January 18, 2014

The Square Review



            Netflix made a major splash when it received 14 Emmy nominations this past summer.  It was regarded as a major turning point in Emmy Awards history as it became the first non-television entity to gain nominations in major categories.  Yet despite the Oscars being considered a more important awards ceremony than the Emmys, Netflix didn’t receive much publicity at all for also grabbing an Oscar nomination.  That’s right the Netflix owned The Square received an Oscar nomination this past Thursday in the Best Documentary Feature category.  It was a major coup for Netflix as it is trying to create a documentary slate that can go toe to toe with HBO (which received 0 nominations in the Documentary Feature category despite having multiple films shortlisted).  Upon viewing The Square it is easy to see why the film garnered an Oscar nomination.  It covers in detail a major world event that doesn’t get much coverage in the United States (most likely due to our own government’s connections with some of the antagonists of this film): the revolution in Egypt.  Unfortunately for the film, the slow pace of the revolution also ends up influencing the pace of the film as the 95-minute film easily feels like it is over two hours long.  While The Square certainly has a lot of important things to say, the film as a whole can get tiresome.

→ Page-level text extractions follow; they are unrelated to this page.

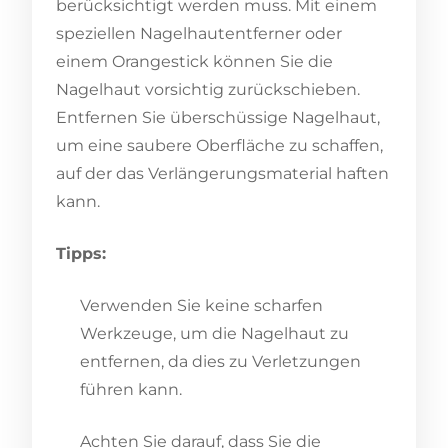
berücksichtigt werden muss. Mit einem
speziellen Nagelhautentferner oder
einem Orangestick können Sie die
Nagelhaut vorsichtig zurückschieben.
Entfernen Sie überschüssige Nagelhaut,
um eine saubere Oberfläche zu schaffen,
auf der das Verlängerungsmaterial haften
kann.
Tipps:
Verwenden Sie keine scharfen
Werkzeuge, um die Nagelhaut zu
entfernen, da dies zu Verletzungen
führen kann.
Achten Sie darauf, dass Sie die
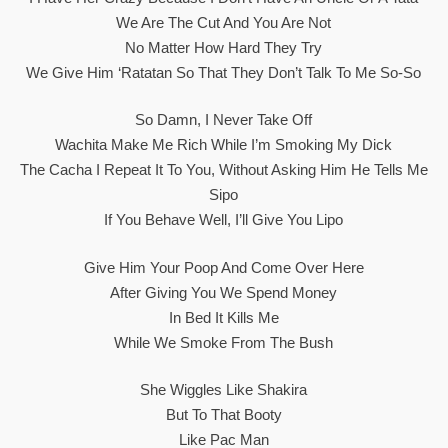
We Are The Cut And You Are Not
No Matter How Hard They Try
We Give Him ‘ratatan So That They Don’t Talk To Me So-So
So Damn, I Never Take Off
Wachita Make Me Rich While I’m Smoking My Dick
The Cacha I Repeat It To You, Without Asking Him He Tells Me
Sipo
If You Behave Well, I’ll Give You Lipo
Give Him Your Poop And Come Over Here
After Giving You We Spend Money
In Bed It Kills Me
While We Smoke From The Bush
She Wiggles Like Shakira
But To That Booty
Like Pac Man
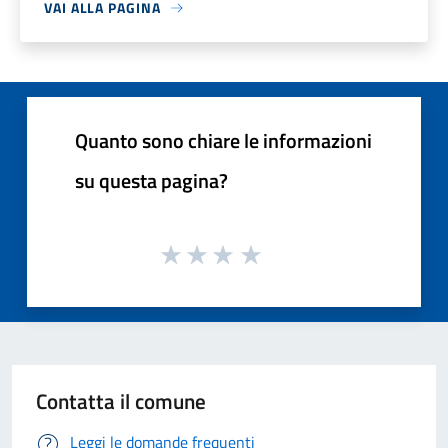
VAI ALLA PAGINA
Quanto sono chiare le informazioni
su questa pagina?
Contatta il comune
Leggi le domande frequenti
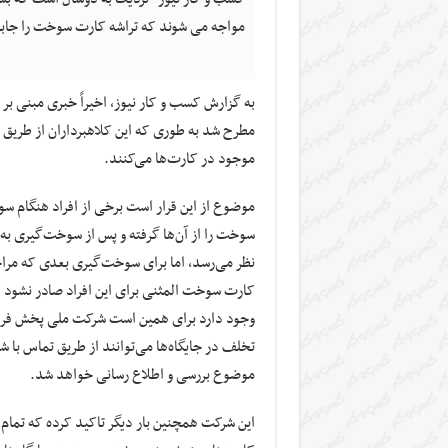
مواجه می شوند که تراشه کارت سوخت را جابه
به گزارش کسب و کار نیوز، اخیراً خبری مبنی ب
مطرح شد به طوری که این کلاهبرداران از طریق
موجود در کارت‌ها می‌کنند.
موضوع از این قرار است برخی از افراد هنگام س
سوخت را از آن‌ها گرفته و پس از سوخت‌گیری به 
نظر می‌رسد، اما برای سوخت‌گیری بعدی که مراج
کارت سوخت المثنی برای این افراد صادر نشود ا
وجود دارد برای همین است شرکت ملی پخش فراور
موضوع بررسی و اطلاع رسانی خواهد شد.
این شرکت همچنین بار دیگر تاکید کرده که تمام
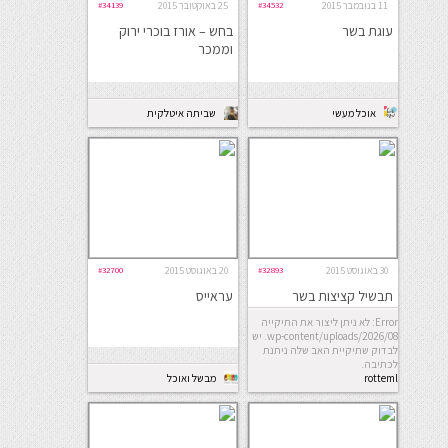
11 בנובמבר 2015
#34532
25 באוקטובר 2015
#34139
עוגת בשר
בחש – אורז בוכרי ירוק
וממכר
אוכל מעשי
שביתה איטלקית
30 באוגוסט 2015
#32893
20 באוגוסט 2015
#32700
תבשיל קציצות בשר
עראייס
ושקדים ברוטב חצילים
Error: לא ניתן ליצור את התיקייה
wp-content/uploads/2026/08. יש
לבדוק שתיקיית האב שלה ניתנת
לכתיבה.
rotteml
מבשל ואוכל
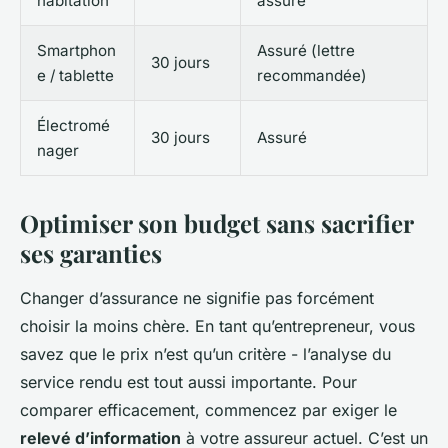
habitation
assuré
Smartphon
Assuré (lettre
30 jours
e / tablette
recommandée)
Électromé
30 jours
Assuré
nager
Optimiser son budget sans sacrifier
ses garanties
Changer d’assurance ne signifie pas forcément
choisir la moins chère. En tant qu’entrepreneur, vous
savez que le prix n’est qu’un critère - l’analyse du
service rendu est tout aussi importante. Pour
comparer efficacement, commencez par exiger le
relevé d’information
à votre assureur actuel. C’est un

            The Square follows The Egyptian Revolution as it grows in Tahrir Square.  While success comes early with the ousting of President Mubarek, protestors continue their fight in the square against the Egyptian military and the Muslim Brotherhood.  The film is directed by Jehane Noujaim (a documentarian who focuses on issues in the Middle-East).

            Egypt has been through a rough few years as it has gone through three regime changes in quick succession.  This film makes that perfectly clear, and it goes to show you how messy and turbulent the changes within the country have been.  The problem with this is that film also becomes messy and overlong itself.  It’s great to see the rise of the protesters in Tahrir Square, but then we are just shown scenario after scenario being played out over and over again.  It gets quite cumbersome, and ultimately hinders the fascinating and important narrative that this film was made to show.

            The Square is ultimately probably the best and most in-depth portrayal of the Egyptian Revolution, and some of the scenes of the Revolution captured in this film are awe-inspiring.  Yet it still suffers from being tediously overlong.